Restate word for word the lines of the records below, starting at the line that contains "Auszeichnung – und" and ending at the line that contains "Ländern über das", with both of those lines included and nothing else.
── Materials provided
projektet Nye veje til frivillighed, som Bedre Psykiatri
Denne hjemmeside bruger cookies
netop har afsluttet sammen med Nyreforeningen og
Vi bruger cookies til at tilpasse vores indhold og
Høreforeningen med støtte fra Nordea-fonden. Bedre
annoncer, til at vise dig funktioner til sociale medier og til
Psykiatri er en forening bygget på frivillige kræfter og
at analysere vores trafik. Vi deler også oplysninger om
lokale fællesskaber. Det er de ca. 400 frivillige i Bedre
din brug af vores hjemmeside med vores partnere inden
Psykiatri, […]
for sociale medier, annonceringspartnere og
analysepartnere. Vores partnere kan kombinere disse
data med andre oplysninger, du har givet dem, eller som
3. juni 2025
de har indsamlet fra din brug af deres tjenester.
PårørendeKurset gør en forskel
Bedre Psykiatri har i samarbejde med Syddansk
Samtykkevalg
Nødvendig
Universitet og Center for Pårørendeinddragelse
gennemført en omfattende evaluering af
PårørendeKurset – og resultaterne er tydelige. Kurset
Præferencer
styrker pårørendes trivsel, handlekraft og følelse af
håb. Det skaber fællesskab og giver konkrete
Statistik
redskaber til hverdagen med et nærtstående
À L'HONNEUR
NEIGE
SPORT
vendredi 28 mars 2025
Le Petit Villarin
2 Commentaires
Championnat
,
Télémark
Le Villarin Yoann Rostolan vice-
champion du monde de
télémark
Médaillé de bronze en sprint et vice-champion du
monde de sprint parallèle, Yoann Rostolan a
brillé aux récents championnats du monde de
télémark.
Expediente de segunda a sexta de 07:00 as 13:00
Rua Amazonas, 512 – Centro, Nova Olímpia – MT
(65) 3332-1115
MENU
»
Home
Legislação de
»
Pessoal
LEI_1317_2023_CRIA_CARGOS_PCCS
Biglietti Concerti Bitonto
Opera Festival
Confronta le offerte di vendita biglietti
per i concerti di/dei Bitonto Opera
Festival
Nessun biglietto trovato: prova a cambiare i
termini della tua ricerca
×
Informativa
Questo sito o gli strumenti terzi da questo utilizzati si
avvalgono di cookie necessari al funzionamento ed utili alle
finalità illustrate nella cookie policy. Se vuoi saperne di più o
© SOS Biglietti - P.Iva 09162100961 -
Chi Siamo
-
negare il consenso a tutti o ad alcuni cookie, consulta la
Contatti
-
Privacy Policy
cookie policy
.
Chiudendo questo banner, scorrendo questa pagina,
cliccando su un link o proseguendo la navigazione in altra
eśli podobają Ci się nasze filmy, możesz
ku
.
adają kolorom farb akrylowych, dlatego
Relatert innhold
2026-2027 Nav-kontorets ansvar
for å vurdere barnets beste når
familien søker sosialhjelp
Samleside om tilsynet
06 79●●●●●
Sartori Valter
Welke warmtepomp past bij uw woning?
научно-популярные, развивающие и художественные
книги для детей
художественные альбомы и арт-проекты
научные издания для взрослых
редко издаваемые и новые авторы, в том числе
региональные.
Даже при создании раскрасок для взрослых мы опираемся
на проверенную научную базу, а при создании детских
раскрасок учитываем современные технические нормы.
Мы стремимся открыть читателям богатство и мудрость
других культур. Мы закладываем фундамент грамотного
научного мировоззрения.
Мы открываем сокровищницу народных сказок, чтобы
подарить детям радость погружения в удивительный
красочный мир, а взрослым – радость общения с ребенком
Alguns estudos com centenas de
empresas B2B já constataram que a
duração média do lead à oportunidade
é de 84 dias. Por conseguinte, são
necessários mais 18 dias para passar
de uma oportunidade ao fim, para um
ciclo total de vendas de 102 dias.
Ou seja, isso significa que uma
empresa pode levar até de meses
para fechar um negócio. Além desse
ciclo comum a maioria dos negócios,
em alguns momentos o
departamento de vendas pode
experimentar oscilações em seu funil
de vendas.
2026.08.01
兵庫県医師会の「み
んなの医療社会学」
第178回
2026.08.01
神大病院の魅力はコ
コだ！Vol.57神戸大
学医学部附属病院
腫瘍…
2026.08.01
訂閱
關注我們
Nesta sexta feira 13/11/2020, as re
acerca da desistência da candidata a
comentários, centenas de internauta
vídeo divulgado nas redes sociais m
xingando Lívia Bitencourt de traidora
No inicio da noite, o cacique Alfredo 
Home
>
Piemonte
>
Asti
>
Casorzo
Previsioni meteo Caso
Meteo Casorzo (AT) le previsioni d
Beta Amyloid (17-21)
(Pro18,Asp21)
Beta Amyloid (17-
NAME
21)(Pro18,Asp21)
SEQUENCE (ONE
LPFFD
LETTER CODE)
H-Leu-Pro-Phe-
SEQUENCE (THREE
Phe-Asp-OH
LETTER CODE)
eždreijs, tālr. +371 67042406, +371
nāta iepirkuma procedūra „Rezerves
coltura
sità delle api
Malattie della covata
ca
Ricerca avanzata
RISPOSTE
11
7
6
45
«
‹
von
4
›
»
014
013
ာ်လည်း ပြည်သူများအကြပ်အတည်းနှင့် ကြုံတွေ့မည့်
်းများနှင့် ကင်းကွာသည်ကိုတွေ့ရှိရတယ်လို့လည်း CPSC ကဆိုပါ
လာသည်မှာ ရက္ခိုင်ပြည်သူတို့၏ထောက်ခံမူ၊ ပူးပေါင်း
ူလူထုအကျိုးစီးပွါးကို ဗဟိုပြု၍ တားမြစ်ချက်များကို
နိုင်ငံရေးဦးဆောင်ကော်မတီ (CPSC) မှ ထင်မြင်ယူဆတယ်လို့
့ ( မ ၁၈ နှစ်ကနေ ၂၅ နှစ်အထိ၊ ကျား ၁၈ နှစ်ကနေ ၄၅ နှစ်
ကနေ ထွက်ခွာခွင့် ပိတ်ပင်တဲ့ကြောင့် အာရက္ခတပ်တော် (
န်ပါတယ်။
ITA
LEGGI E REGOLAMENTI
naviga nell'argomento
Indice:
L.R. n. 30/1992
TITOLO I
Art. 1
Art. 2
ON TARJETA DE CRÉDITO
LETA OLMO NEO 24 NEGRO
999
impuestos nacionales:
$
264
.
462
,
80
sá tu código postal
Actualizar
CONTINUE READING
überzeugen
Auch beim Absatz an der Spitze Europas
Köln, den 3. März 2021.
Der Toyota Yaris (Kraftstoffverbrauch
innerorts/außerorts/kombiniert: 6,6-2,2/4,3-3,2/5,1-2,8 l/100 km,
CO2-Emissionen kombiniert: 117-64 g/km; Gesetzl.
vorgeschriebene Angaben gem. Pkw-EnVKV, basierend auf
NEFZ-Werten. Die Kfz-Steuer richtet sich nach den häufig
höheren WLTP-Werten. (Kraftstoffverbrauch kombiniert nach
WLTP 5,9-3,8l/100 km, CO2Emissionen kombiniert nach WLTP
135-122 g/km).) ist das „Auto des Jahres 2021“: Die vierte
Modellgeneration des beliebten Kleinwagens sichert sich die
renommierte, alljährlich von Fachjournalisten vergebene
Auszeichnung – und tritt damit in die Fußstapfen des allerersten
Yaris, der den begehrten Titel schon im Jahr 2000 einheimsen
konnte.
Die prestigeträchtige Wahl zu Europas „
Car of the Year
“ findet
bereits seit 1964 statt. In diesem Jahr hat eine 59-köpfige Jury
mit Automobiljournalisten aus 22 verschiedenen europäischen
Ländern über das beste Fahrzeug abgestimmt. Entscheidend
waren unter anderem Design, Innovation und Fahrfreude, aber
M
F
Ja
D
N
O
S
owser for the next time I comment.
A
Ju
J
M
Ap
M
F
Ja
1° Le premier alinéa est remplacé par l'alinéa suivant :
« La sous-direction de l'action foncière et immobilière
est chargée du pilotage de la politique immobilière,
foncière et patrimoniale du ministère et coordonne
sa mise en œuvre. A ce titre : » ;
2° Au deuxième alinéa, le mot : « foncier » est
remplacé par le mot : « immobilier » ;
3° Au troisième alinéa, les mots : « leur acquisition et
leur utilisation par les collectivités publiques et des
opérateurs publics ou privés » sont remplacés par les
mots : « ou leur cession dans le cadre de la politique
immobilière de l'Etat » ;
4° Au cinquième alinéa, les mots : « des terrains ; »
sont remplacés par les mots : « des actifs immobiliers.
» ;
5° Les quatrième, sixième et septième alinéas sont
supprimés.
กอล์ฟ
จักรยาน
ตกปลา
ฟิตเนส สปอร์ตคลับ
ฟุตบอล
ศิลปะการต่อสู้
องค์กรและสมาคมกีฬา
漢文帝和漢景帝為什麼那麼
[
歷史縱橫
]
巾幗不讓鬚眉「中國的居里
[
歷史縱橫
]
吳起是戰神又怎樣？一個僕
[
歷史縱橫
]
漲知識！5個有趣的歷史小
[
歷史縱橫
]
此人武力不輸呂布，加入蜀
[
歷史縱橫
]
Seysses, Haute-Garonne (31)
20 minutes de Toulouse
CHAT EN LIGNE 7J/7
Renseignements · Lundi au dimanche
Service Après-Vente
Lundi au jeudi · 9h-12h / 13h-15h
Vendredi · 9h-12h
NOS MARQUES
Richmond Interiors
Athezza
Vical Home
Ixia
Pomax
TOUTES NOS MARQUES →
────
- [Solution to this task]:
Auszeichnung – und tritt damit in die Fußstapfen des allerersten
Yaris, der den begehrten Titel schon im Jahr 2000 einheimsen
konnte.
Die prestigeträchtige Wahl zu Europas „
Car of the Year
“ findet
bereits seit 1964 statt. In diesem Jahr hat eine 59-köpfige Jury
mit Automobiljournalisten aus 22 verschiedenen europäischen
Ländern über das beste Fahrzeug abgestimmt. Entscheidend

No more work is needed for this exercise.